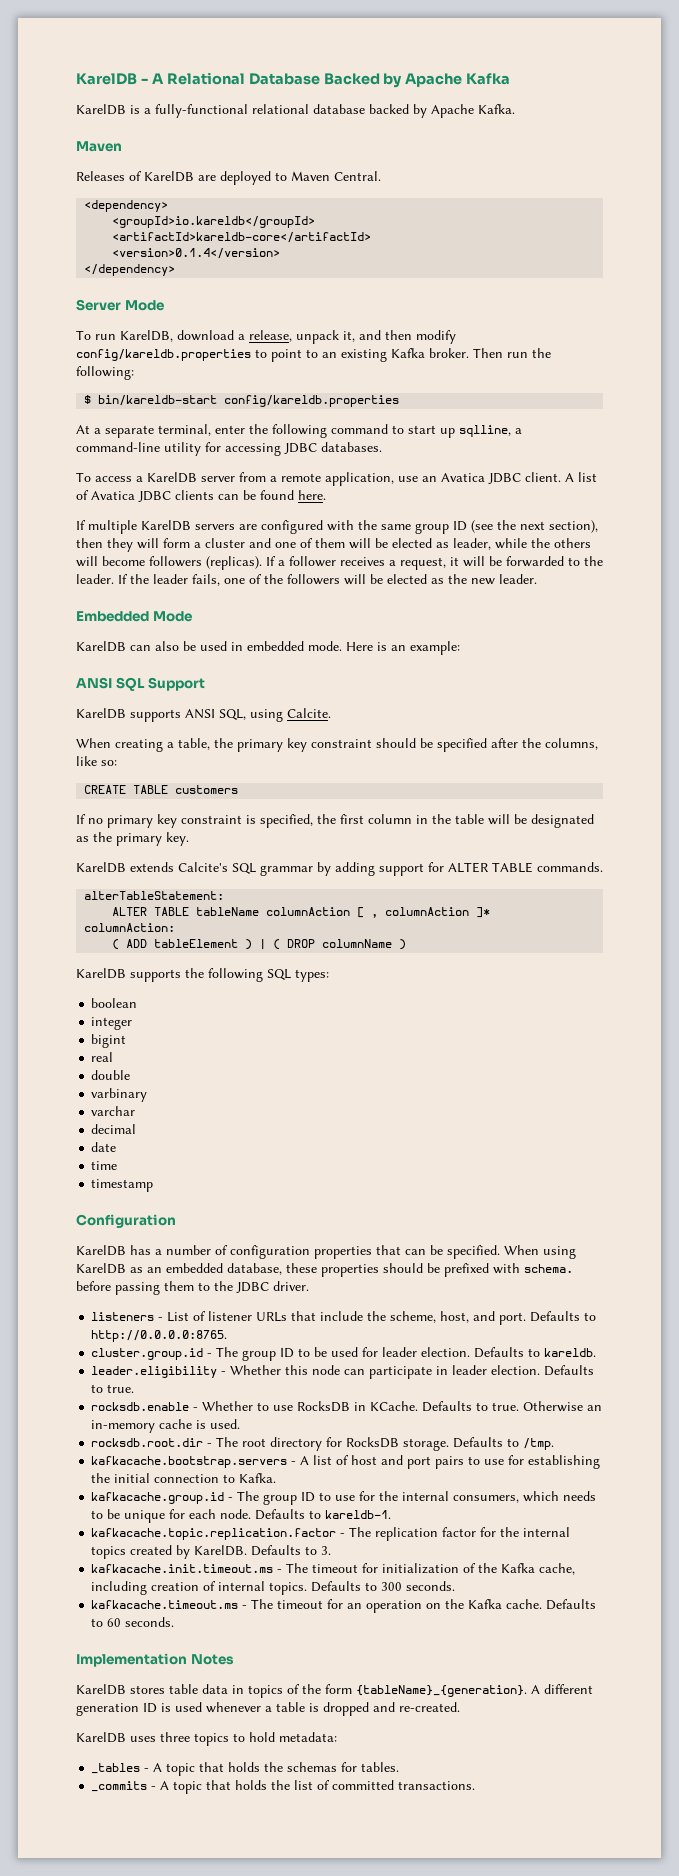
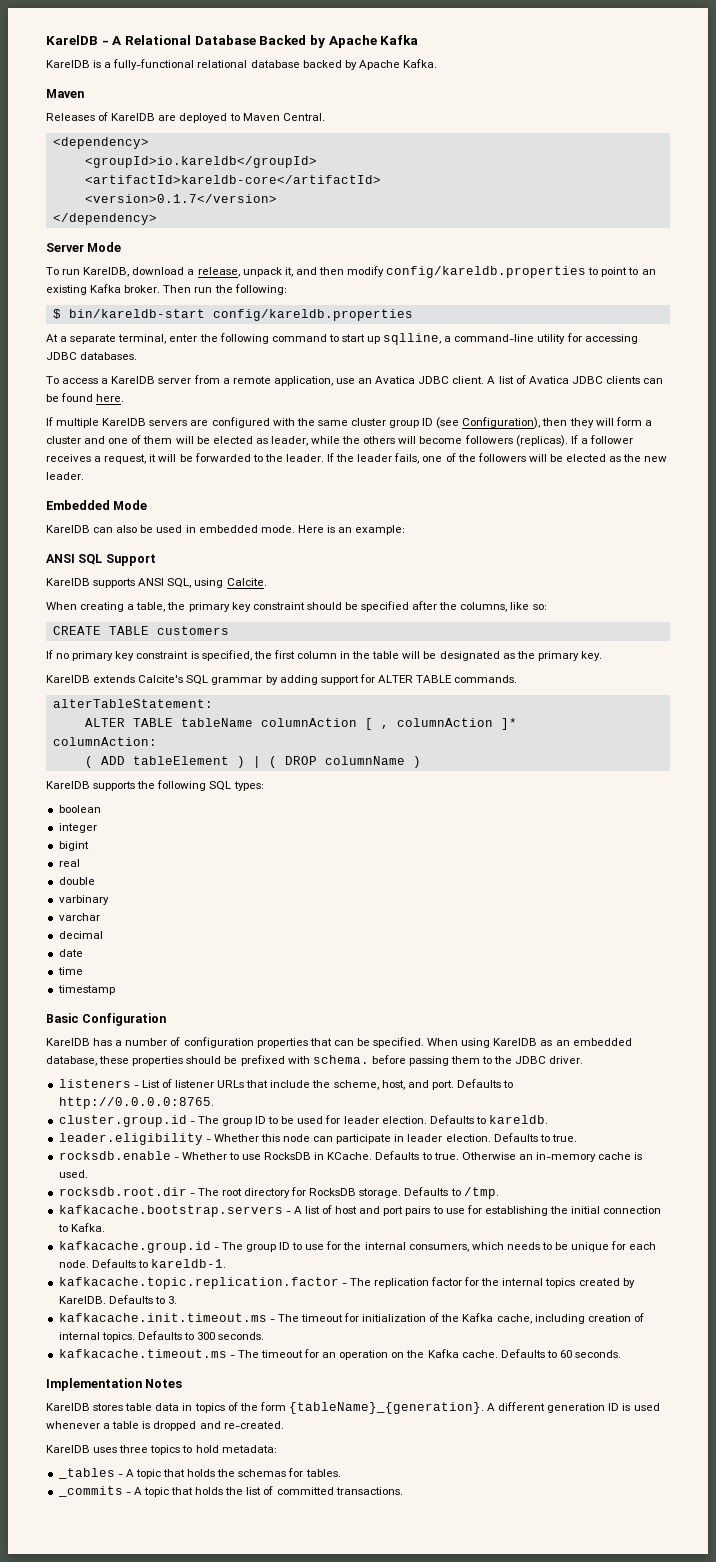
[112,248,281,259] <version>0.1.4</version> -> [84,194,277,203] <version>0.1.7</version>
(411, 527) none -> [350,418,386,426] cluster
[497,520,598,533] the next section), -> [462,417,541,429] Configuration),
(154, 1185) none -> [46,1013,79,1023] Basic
* * *
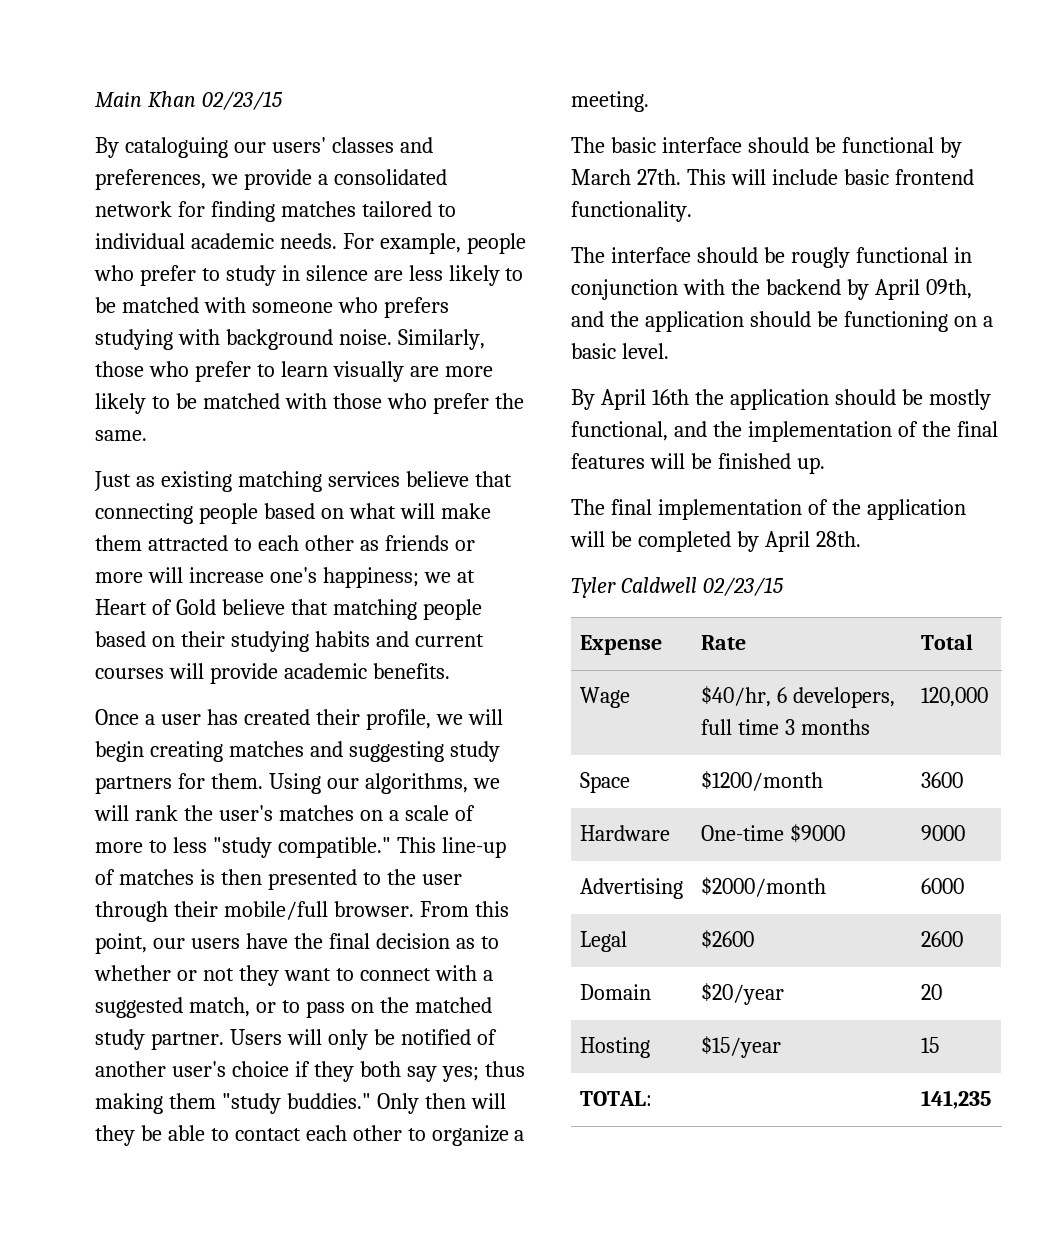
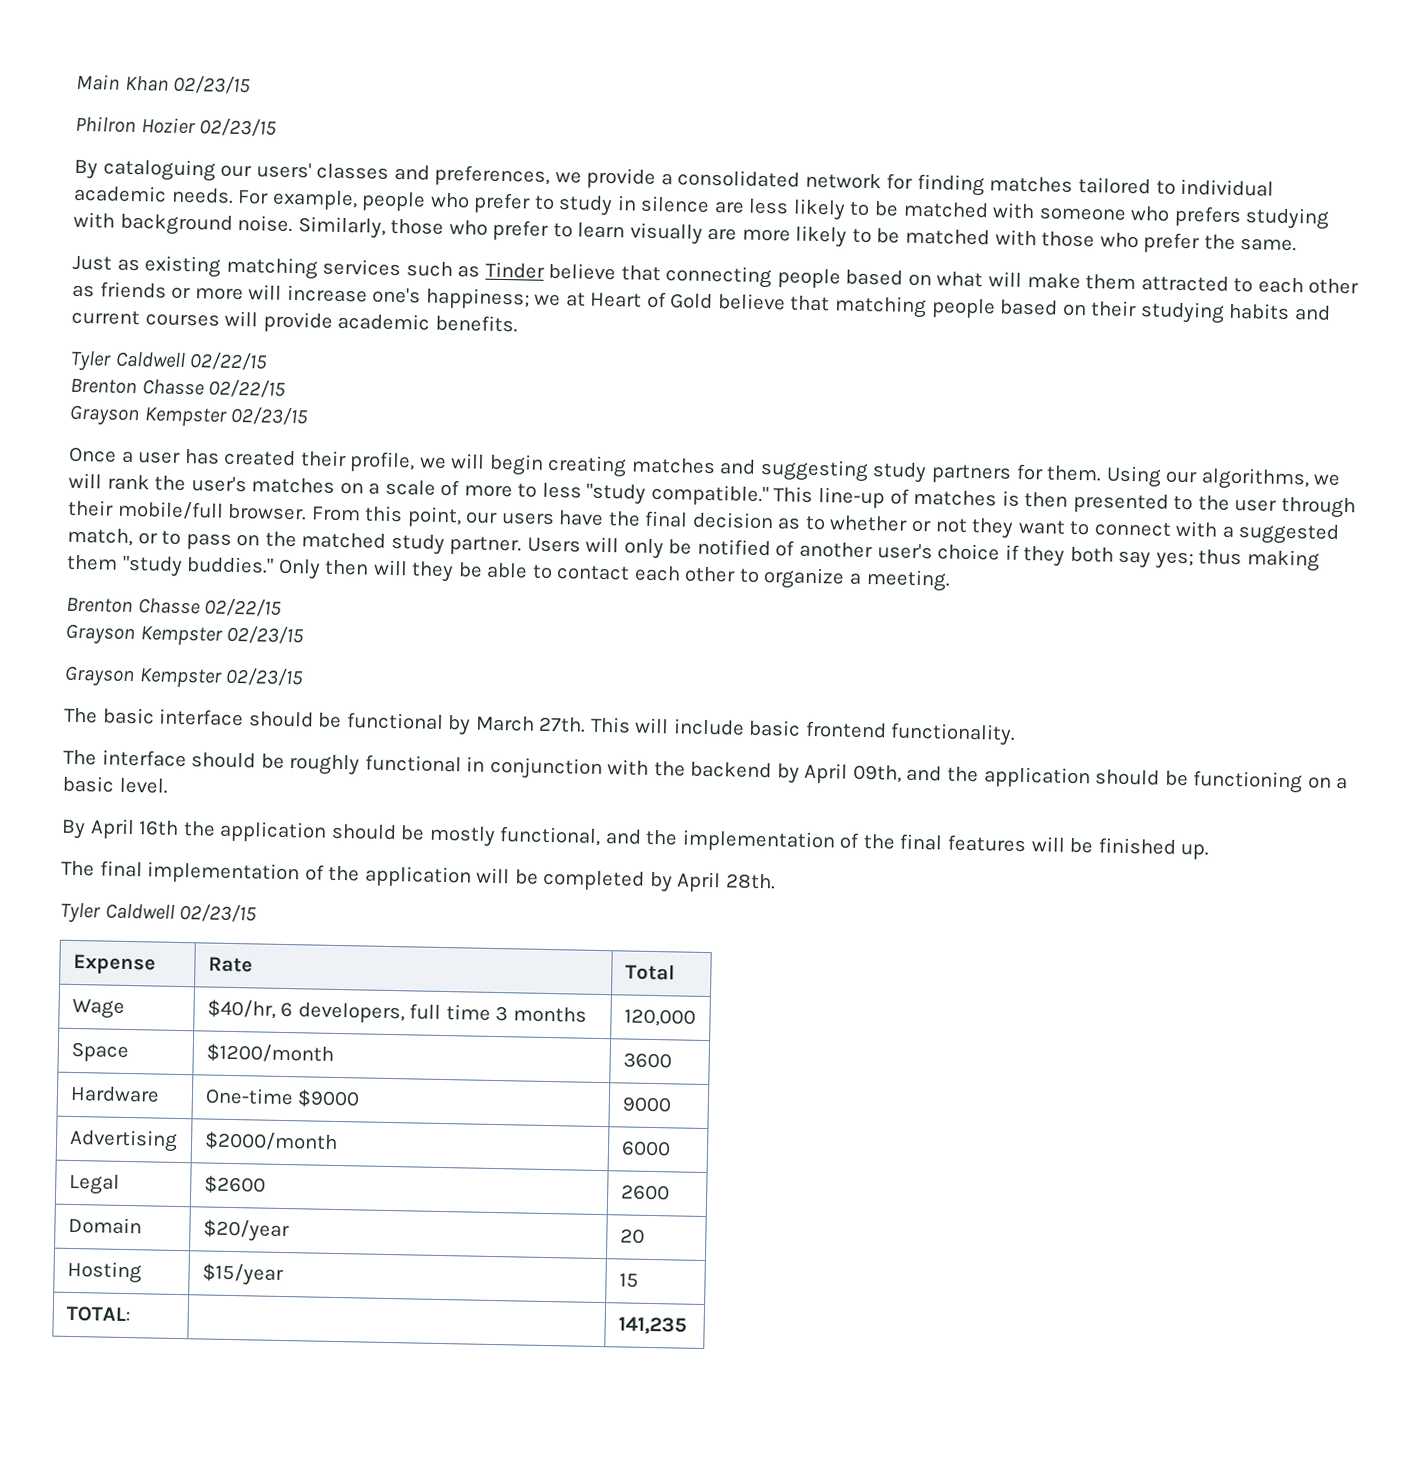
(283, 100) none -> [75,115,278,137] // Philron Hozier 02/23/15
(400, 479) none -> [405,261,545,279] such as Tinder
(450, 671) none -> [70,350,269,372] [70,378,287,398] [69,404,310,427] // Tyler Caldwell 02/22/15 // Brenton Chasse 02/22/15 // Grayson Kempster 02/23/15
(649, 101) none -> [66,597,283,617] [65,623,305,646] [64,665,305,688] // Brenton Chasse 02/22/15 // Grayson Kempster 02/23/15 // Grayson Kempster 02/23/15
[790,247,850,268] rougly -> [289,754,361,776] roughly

# EXERCISE DESCRIPTION:
Using the entries above, return exactly the lines from the line with "(400, 479) none" to the line with "(450, 671) none", counting both of those lines.

# RESULT:
(400, 479) none -> [405,261,545,279] such as Tinder
(450, 671) none -> [70,350,269,372] [70,378,287,398] [69,404,310,427] // Tyler Caldwell 02/22/15 // Brenton Chasse 02/22/15 // Grayson Kempster 02/23/15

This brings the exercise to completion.